Cryptography tech fuelled by blockchain – ZKP, FHE, MPC, TEE

One key aspect of blockchain privacy is the trade-off between transparency and confidentiality. While transparency is a hallmark of blockchain, offering accountability and trust, it can compromise privacy in use cases like enterprise transactions and proprietary trading. This led me to explore and learn about technologies like Zero-Knowledge Proofs (ZKPs), Fully Homomorphic Encryption (FHE), Multi-party Computations (MPC) and Trusted Execution Environments (TEE).

Zero-Knowledge Proofs (ZKPs)

ZKPs allow a party to prove the validity of a statement without revealing any information about the statement itself. This is particularly useful in maintaining privacy in transactions. ZKPs enable the encryption of transaction details while still verifying their validity on the blockchain. For a deeper understanding, I recommend watching this 1-hour stream of Jim Zhang explaining the math behind it.

ZKPs can be applied to various aspects of our society. For instance, imagine a process of getting a bank loan at the moment – we take for granted the fact we need to expose everything about our lives (identity, property, other debts, cost of living, marital status, residence history, date of birth, etc) so the bank’s risk department can run this through an algorithm determining the outcome of our credit application. This doesn’t have to be this way. With ZKPs we could run the app on our private computer to generate a proof of credit score and then deliver that single QR code to the bank – they would scan it just to see if it’s a valid proof and we could get our loan without the bank even knowing our name. Sounds like science fiction. 😀

Another interesting application is proof of execution. Imagine I have a program I need you to execute on the data I specify (some data filtering, transformations or training a neural network). If there’s an economic incentive for you to act maliciously, i.e. pretending to have executed my program only to get paid, I would have to ask for a proof of execution before the bounty payout. That’s where ZKPs come into play, and companies are already working on solutions like Risc Zero, zkWASM to name just a few.

Fully Homomorphic Encryption (FHE)

FHE is a form of encryption that allows computations to be performed on encrypted data, producing an encrypted result that, when decrypted, matches the result of operations performed on the plaintext. This technology is revolutionary for shared private states, enabling complex operations on encrypted data without exposing the underlying information. This short article explains it quite well.

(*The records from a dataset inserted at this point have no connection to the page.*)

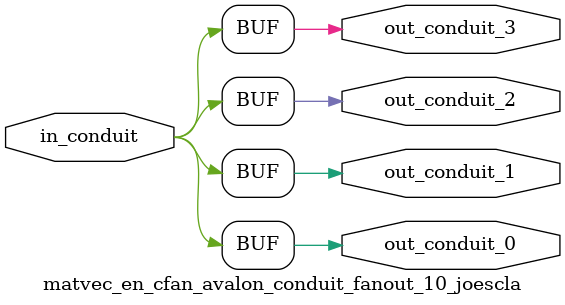
<source format=sv>


 


// --------------------------------------------------------------------------------
//| Avalon Conduit Fan-Out
// --------------------------------------------------------------------------------

// ------------------------------------------
// Generation parameters:
//   output_name:       matvec_en_cfan_avalon_conduit_fanout_10_joescla
//   numFanOut:         4
//   
// ------------------------------------------

module matvec_en_cfan_avalon_conduit_fanout_10_joescla (     

// Interface: out_conduit_0
 output                    out_conduit_0,
// Interface: out_conduit_1
 output                    out_conduit_1,
// Interface: out_conduit_2
 output                    out_conduit_2,
// Interface: out_conduit_3
 output                    out_conduit_3,

// Interface: in_conduit
 input                   in_conduit

);

   assign  out_conduit_0 = in_conduit;
   assign  out_conduit_1 = in_conduit;
   assign  out_conduit_2 = in_conduit;
   assign  out_conduit_3 = in_conduit;

endmodule //


</source>
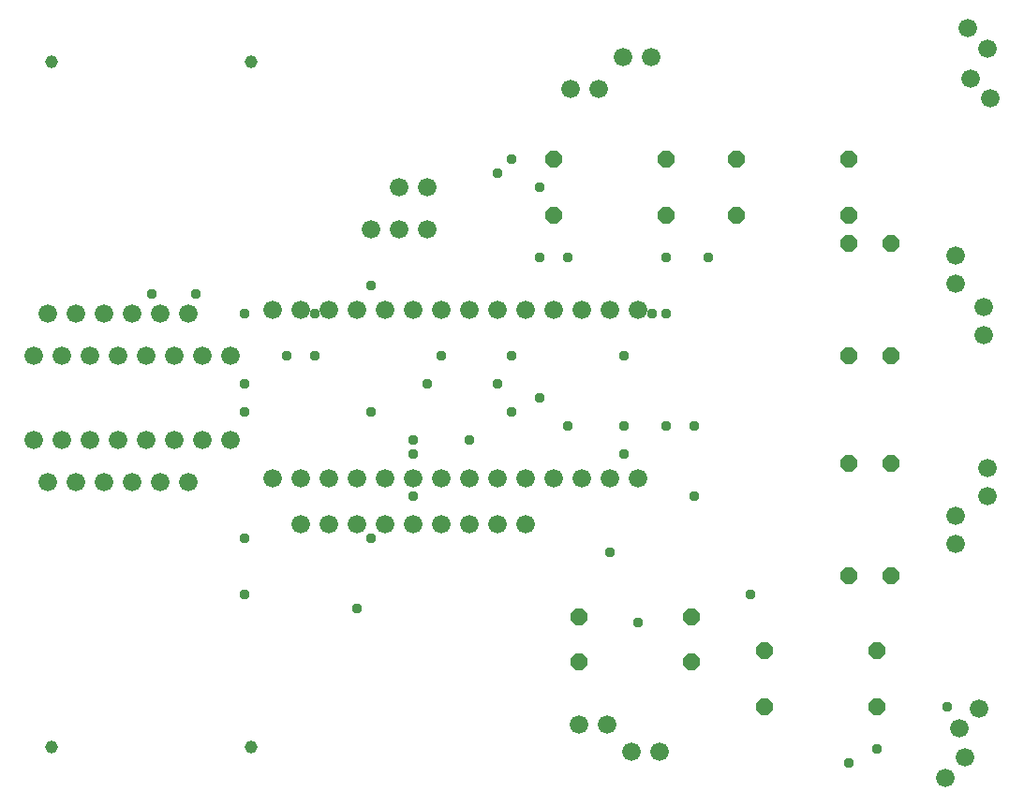
<source format=gbr>
G04 EAGLE Gerber X2 export*
G75*
%MOMM*%
%FSLAX34Y34*%
%LPD*%
%AMOC8*
5,1,8,0,0,1.08239X$1,22.5*%
G01*
%ADD10P,1.649562X8X22.500000*%
%ADD11P,1.649562X8X292.500000*%
%ADD12C,1.676400*%
%ADD13C,1.168400*%
%ADD14C,0.959600*%


D10*
X533400Y622300D03*
X635000Y622300D03*
X698500Y571500D03*
X800100Y571500D03*
D11*
X838200Y346400D03*
X838200Y244800D03*
X800100Y346400D03*
X800100Y244800D03*
D10*
X533400Y571500D03*
X635000Y571500D03*
D11*
X838200Y546100D03*
X838200Y444500D03*
X800100Y546100D03*
X800100Y444500D03*
D10*
X556100Y207800D03*
X657700Y207800D03*
X556100Y167000D03*
X657700Y167000D03*
X723900Y177800D03*
X825500Y177800D03*
X723900Y127000D03*
X825500Y127000D03*
X698500Y622300D03*
X800100Y622300D03*
D12*
X203200Y482600D03*
X177800Y482600D03*
X152400Y482600D03*
X127000Y482600D03*
X101600Y482600D03*
X76200Y482600D03*
X368300Y558800D03*
X393700Y558800D03*
X419100Y558800D03*
X419100Y596900D03*
X393700Y596900D03*
X897100Y509100D03*
X897100Y534500D03*
X508000Y292100D03*
X482600Y292100D03*
X457200Y292100D03*
X431800Y292100D03*
X406400Y292100D03*
X381000Y292100D03*
X355600Y292100D03*
X330200Y292100D03*
X304800Y292100D03*
X887320Y62620D03*
X905280Y80580D03*
X900020Y107220D03*
X917980Y125180D03*
X907320Y740180D03*
X925280Y722220D03*
X927980Y676820D03*
X910020Y694780D03*
X76200Y330200D03*
X101600Y330200D03*
X127000Y330200D03*
X152400Y330200D03*
X177800Y330200D03*
X203200Y330200D03*
X925600Y342500D03*
X925600Y317100D03*
X897100Y274000D03*
X897100Y299400D03*
X279400Y332900D03*
X304800Y332900D03*
X330200Y332900D03*
X355600Y332900D03*
X381000Y332900D03*
X406400Y332900D03*
X431800Y332900D03*
X457200Y332900D03*
X482600Y332900D03*
X508000Y332900D03*
X533400Y332900D03*
X558800Y332900D03*
X584200Y332900D03*
X609600Y332900D03*
X609600Y485300D03*
X584200Y485300D03*
X558800Y485300D03*
X533400Y485300D03*
X508000Y485300D03*
X482600Y485300D03*
X457200Y485300D03*
X431800Y485300D03*
X406400Y485300D03*
X381000Y485300D03*
X355600Y485300D03*
X330200Y485300D03*
X304800Y485300D03*
X279400Y485300D03*
X241300Y444500D03*
X215900Y444500D03*
X190500Y444500D03*
X165100Y444500D03*
X139700Y444500D03*
X114300Y444500D03*
X88900Y444500D03*
X63500Y444500D03*
X241300Y368300D03*
X215900Y368300D03*
X190500Y368300D03*
X165100Y368300D03*
X139700Y368300D03*
X114300Y368300D03*
X88900Y368300D03*
X63500Y368300D03*
X548800Y685800D03*
X574200Y685800D03*
X921700Y488000D03*
X921700Y462600D03*
X603400Y86200D03*
X628800Y86200D03*
X556100Y110800D03*
X581500Y110800D03*
X596100Y713900D03*
X621500Y713900D03*
D13*
X80000Y90000D03*
X260000Y90000D03*
X80000Y710000D03*
X260000Y710000D03*
D14*
X254000Y419100D03*
X254000Y393700D03*
X254000Y279400D03*
X254000Y228600D03*
X254000Y482600D03*
X292100Y444500D03*
X419100Y419100D03*
X482600Y419100D03*
X170000Y500000D03*
X210000Y500000D03*
X317500Y482600D03*
X317500Y444500D03*
X431800Y444500D03*
X495300Y444500D03*
X368300Y393700D03*
X368300Y508000D03*
X482600Y609600D03*
X406400Y368300D03*
X457200Y368300D03*
X546100Y381000D03*
X596900Y381000D03*
X635000Y381000D03*
X660400Y381000D03*
X355600Y215900D03*
X368300Y279400D03*
X609600Y203200D03*
X584200Y266700D03*
X596900Y355600D03*
X622300Y482600D03*
X406400Y317500D03*
X660400Y317500D03*
X406400Y355600D03*
X495300Y393700D03*
X520700Y406400D03*
X596900Y444500D03*
X635000Y482600D03*
X635000Y533400D03*
X889000Y127000D03*
X825500Y88900D03*
X800100Y76200D03*
X546100Y533400D03*
X520700Y533400D03*
X495300Y622300D03*
X520700Y596900D03*
X711200Y228600D03*
X673100Y533400D03*
M02*

</source>
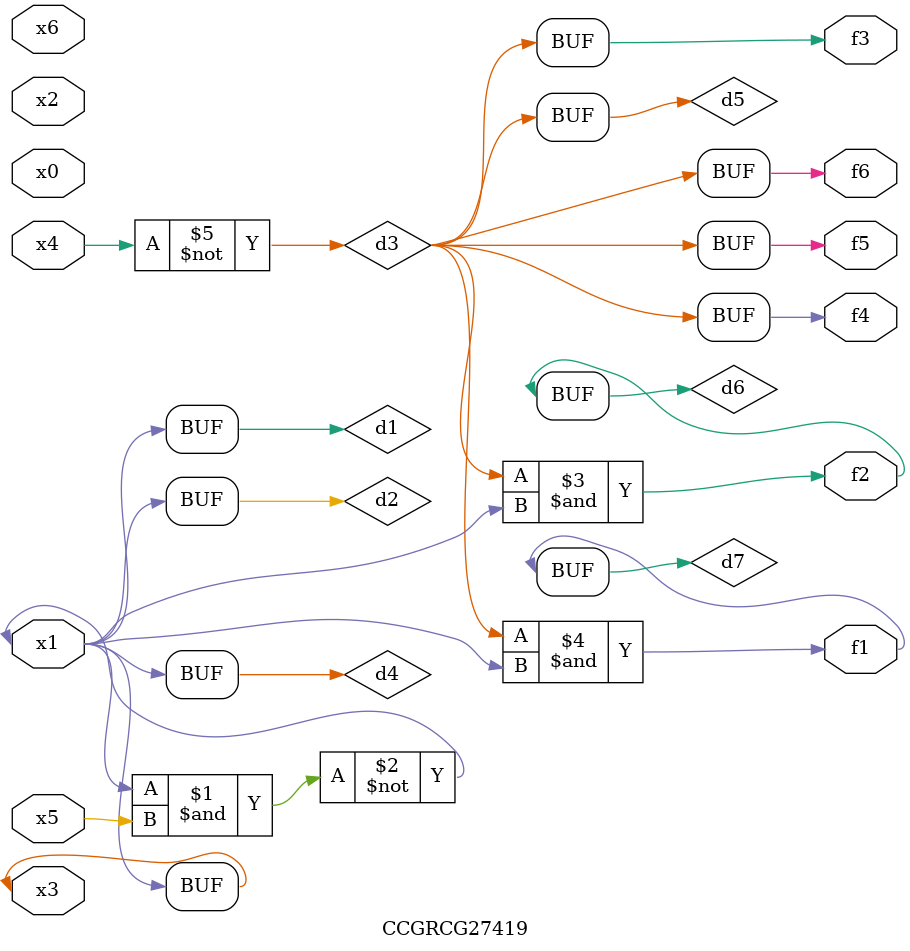
<source format=v>
module CCGRCG27419(
	input x0, x1, x2, x3, x4, x5, x6,
	output f1, f2, f3, f4, f5, f6
);

	wire d1, d2, d3, d4, d5, d6, d7;

	buf (d1, x1, x3);
	nand (d2, x1, x5);
	not (d3, x4);
	buf (d4, d1, d2);
	buf (d5, d3);
	and (d6, d3, d4);
	and (d7, d3, d4);
	assign f1 = d7;
	assign f2 = d6;
	assign f3 = d5;
	assign f4 = d5;
	assign f5 = d5;
	assign f6 = d5;
endmodule

</source>
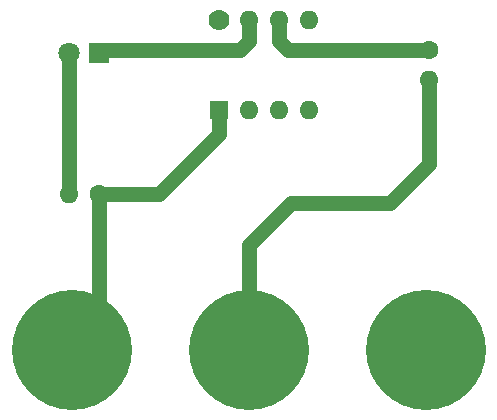
<source format=gbr>
G04 #@! TF.GenerationSoftware,KiCad,Pcbnew,(5.1.5)-2*
G04 #@! TF.CreationDate,2019-12-11T20:36:42+08:00*
G04 #@! TF.ProjectId,kicad,6b696361-642e-46b6-9963-61645f706362,rev?*
G04 #@! TF.SameCoordinates,Original*
G04 #@! TF.FileFunction,Copper,L1,Top*
G04 #@! TF.FilePolarity,Positive*
%FSLAX46Y46*%
G04 Gerber Fmt 4.6, Leading zero omitted, Abs format (unit mm)*
G04 Created by KiCad (PCBNEW (5.1.5)-2) date 2019-12-11 20:36:42*
%MOMM*%
%LPD*%
G04 APERTURE LIST*
%ADD10C,10.160000*%
%ADD11R,1.600000X1.600000*%
%ADD12O,1.600000X1.600000*%
%ADD13C,1.600000*%
%ADD14C,1.800000*%
%ADD15R,1.800000X1.800000*%
%ADD16C,1.778000*%
%ADD17C,1.270000*%
G04 APERTURE END LIST*
D10*
X144399000Y-114554000D03*
X159379000Y-114554000D03*
X129409000Y-114554000D03*
D11*
X141859000Y-94234000D03*
D12*
X149479000Y-86614000D03*
X144399000Y-94234000D03*
X146939000Y-86614000D03*
X146939000Y-94234000D03*
X144399000Y-86614000D03*
X149479000Y-94234000D03*
X141859000Y-86614000D03*
D13*
X159639000Y-89154000D03*
D12*
X159639000Y-91694000D03*
X129159000Y-101346000D03*
D13*
X131699000Y-101346000D03*
D14*
X129159000Y-89408000D03*
D15*
X131699000Y-89408000D03*
D16*
X141859000Y-86614000D03*
D17*
X144399000Y-86614000D02*
X144352802Y-86614000D01*
X144399000Y-87745370D02*
X144387370Y-87757000D01*
X144399000Y-86614000D02*
X144399000Y-87745370D01*
X143637000Y-89154000D02*
X133869000Y-89154000D01*
X133869000Y-89154000D02*
X131699000Y-89154000D01*
X144387370Y-87757000D02*
X144387370Y-88403630D01*
X144387370Y-88403630D02*
X143637000Y-89154000D01*
X129159000Y-89408000D02*
X129159000Y-101346000D01*
X159639000Y-91694000D02*
X159639000Y-98806000D01*
X159639000Y-98806000D02*
X156337000Y-102108000D01*
X156337000Y-102108000D02*
X147955000Y-102108000D01*
X144399000Y-105664000D02*
X144399000Y-114554000D01*
X147955000Y-102108000D02*
X144399000Y-105664000D01*
X131699000Y-112264000D02*
X129409000Y-114554000D01*
X131699000Y-101346000D02*
X131699000Y-112264000D01*
X141859000Y-96304000D02*
X141859000Y-94234000D01*
X136817000Y-101346000D02*
X141859000Y-96304000D01*
X131699000Y-101346000D02*
X136817000Y-101346000D01*
X146939000Y-87745370D02*
X146939000Y-88138000D01*
X146939000Y-86614000D02*
X146939000Y-87745370D01*
X147701000Y-89154000D02*
X158507630Y-89154000D01*
X158507630Y-89154000D02*
X159639000Y-89154000D01*
X146939000Y-87745370D02*
X146939000Y-88392000D01*
X146939000Y-88392000D02*
X147701000Y-89154000D01*
M02*

</source>
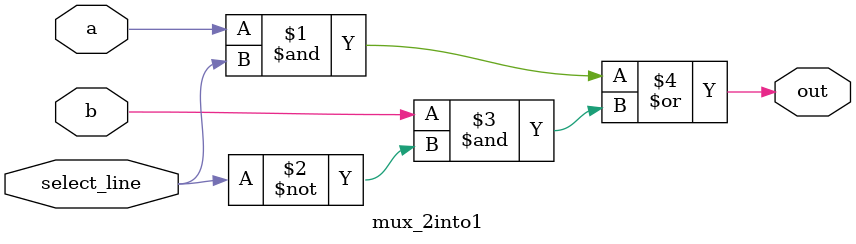
<source format=v>
`timescale 1ns / 1ps


module mux_2into1(a,b,select_line,out);
input a,b,select_line;
output out;

//Implementing behaviour of 2*1 Multiplexer 

assign out = ((a & select_line) | (b & (~select_line)));

endmodule

</source>
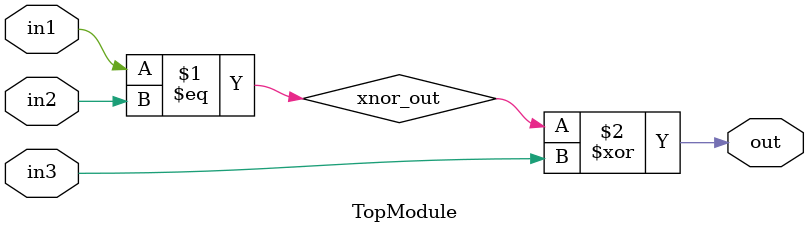
<source format=sv>

module TopModule (
  input in1,
  input in2,
  input in3,
  output logic out
);

  // Calculate XNOR of in1 and in2 using assign statement
  logic xnor_out;
  assign xnor_out = (in1 == in2);
  
  // XOR the XNOR result with in3 to get the final output using assign statement
  assign out = xnor_out ^ in3;

endmodule

// VERILOG-EVAL: errant inclusion of module definition

</source>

Potential application is enabling distributed computing in a trustless environment (unknown, third party servers) on a sensitive data, i.e. medical records or proprietary, hard to get dataset. It is currently very prohibitive due to the limiting set of operations which can be compiled from a regular code into an equivalent FHE circuit.

Multi-party Computations (MPC)

MPC is a cryptographic protocol that distributes a computation process across multiple parties, where no individual party can see the other’s data. It’s a powerful tool for collaborative computations on private data, ensuring privacy and security. This article provides a comprehensive overview.

Near Protocol has recently announced full on-chain signing as part of their effort to abstract away the complexities of working with individual chains. The end goal is easier user onboarding by making the underlying blockchain “invisible” to the user. This is possible because one MPC contract can securely store sensitive info such as private keys of any other chan, and use that to sign transactions in your name.

Personally, understanding the importance and the link between MPC and UX affecting the adoption rate was a quite heavy mental stretch. Once it clicked, I couldn’t stop learning.

Trusted Execution Environments (TEE)

An alternative (and a bit obvious approach) to secure computation is physical barrier, so called hardware enclave. The core idea is enabling untampered and private execution inside of closed environment guaranteed by the CPU manufacturer. Intel SGX and AMD Epyc processors support hardware enclaves and allow you to write software which can only be run inside of the enclave.

On the downside, enclaves have limitations in terms of program size and maximum available runtime memory, so they are still not suitable for a generic program execution.

What’s next?

I am passionately curious about the ZK technology fundamentals and how to effectively communicate the importance and the impact of it to builders around the world.

My journey has also involved participating in some hackathons, where some of the projects I did with my teams in blockchain privacy have gained some attention and rewards. I’ve been exploring if and how these technologies can be integrated into our platform at to enable secure distributed computation and working comfortably with private datasets on a public platform.

As the world continues to push the boundaries of what’s possible in blockchain technology, I’m excited to share my learning progress and insights. The future is not just about blockchain, but about unlocking new applications in finances, healthcare, creator economy and many others. At the end of the day, it is about creating an ecosystem that is fair, self-sovereign, efficient, and accessible to all.